Gefahr durch Pharmazeutika und Pestizide
So bauen gestresste Artengemeinschaften organisches Material schlechter ab, damit gehen wertvolle Nährstoffe verloren. Ein wichtiger Aspekt der Leipziger Studie ist die Bewertung verschiedener Chemikalienklassen. Besonders problematisch für Algen sind, wenig überraschend, Unkrautvernichtungsmittel, während Wasserflöhe unter Insektiziden leiden. Die sind auch ein Problem für Fische, die aber auch mit Pilzmitteln und organischen Zinnverbindungen zu kämpfen haben, die Bootsrümpfe vor Bewuchs schützen sollten.
"Etwa 80 bis 90 Prozent der Überschreitungen unserer Risikoschwellen kommen durch Pestizide. Und dann gibt es noch eine ganze Menge an anderen Stoffen, die dazuzukommen - bromierte Flammschutzmittel und Polycyclische-Aromatische-Kohlenwasserstoffe und so weiter."
Werner Brack fordert, die Kläranalgen zu verbessern und in der Landwirtschaft konsequent darauf zu achten, dass an Uferstreifen keinerlei Pestizide ausgebracht werden. Der Einsatz vieler problematischer Stoffe ist auch bereits verboten. Allerdings entwickelt die Industrie ständig neue Chemikalien. Um die Gewässer Europas künftig besser zu schützen, ist nach Ansicht von Werner Brack ein Umdenken erforderlich.

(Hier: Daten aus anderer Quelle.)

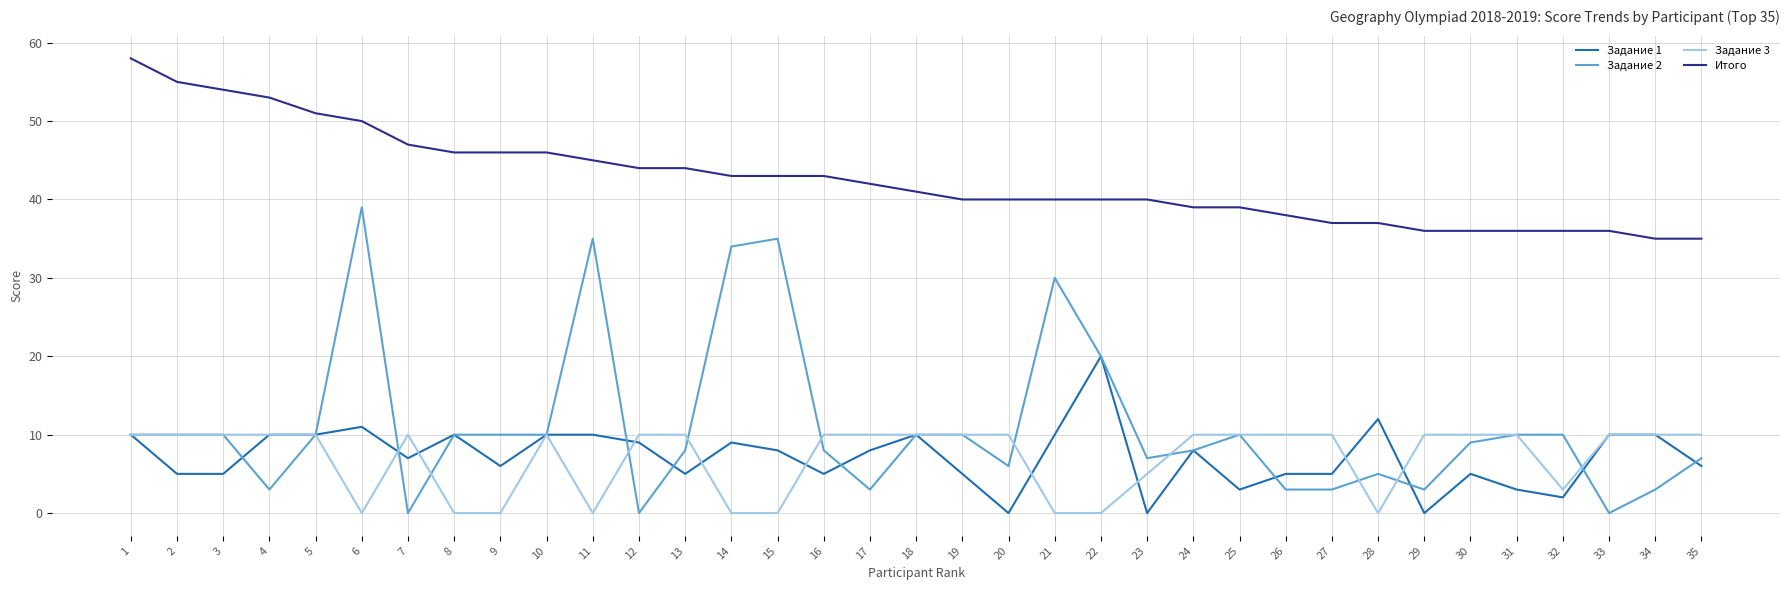

Reading left to right, what are all the values shown in this chart?

Задание 1: 1=10	2=5	3=5	4=10	5=10	6=11	7=7	8=10	9=6	10=10	11=10	12=9	13=5	14=9	15=8	16=5	17=8	18=10	19=5	20=0	21=10	22=20	23=0	24=8	25=3	26=5	27=5	28=12	29=0	30=5	31=3	32=2	33=10	34=10	35=6
Задание 2: 1=10	2=10	3=10	4=3	5=10	6=39	7=0	8=10	9=10	10=10	11=35	12=0	13=8	14=34	15=35	16=8	17=3	18=10	19=10	20=6	21=30	22=20	23=7	24=8	25=10	26=3	27=3	28=5	29=3	30=9	31=10	32=10	33=0	34=3	35=7
Задание 3: 1=10	2=10	3=10	4=10	5=10	6=0	7=10	8=0	9=0	10=10	11=0	12=10	13=10	14=0	15=0	16=10	17=10	18=10	19=10	20=10	21=0	22=0	23=5	24=10	25=10	26=10	27=10	28=0	29=10	30=10	31=10	32=3	33=10	34=10	35=10
Итого: 1=58	2=55	3=54	4=53	5=51	6=50	7=47	8=46	9=46	10=46	11=45	12=44	13=44	14=43	15=43	16=43	17=42	18=41	19=40	20=40	21=40	22=40	23=40	24=39	25=39	26=38	27=37	28=37	29=36	30=36	31=36	32=36	33=36	34=35	35=35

"Viele Stoffe müssten eigentlich gar nicht in die Kläranlagen gelangen, sondern müssten eigentlich dort bereits entzogen werden, wo sie hergestellt werden oder wo sie genutzt werden. Ich sag mal, ein gutes Rücknahmesystem für Pharmazeutika würde schon da einiges verhindern, was bisher noch im Abwasser landet."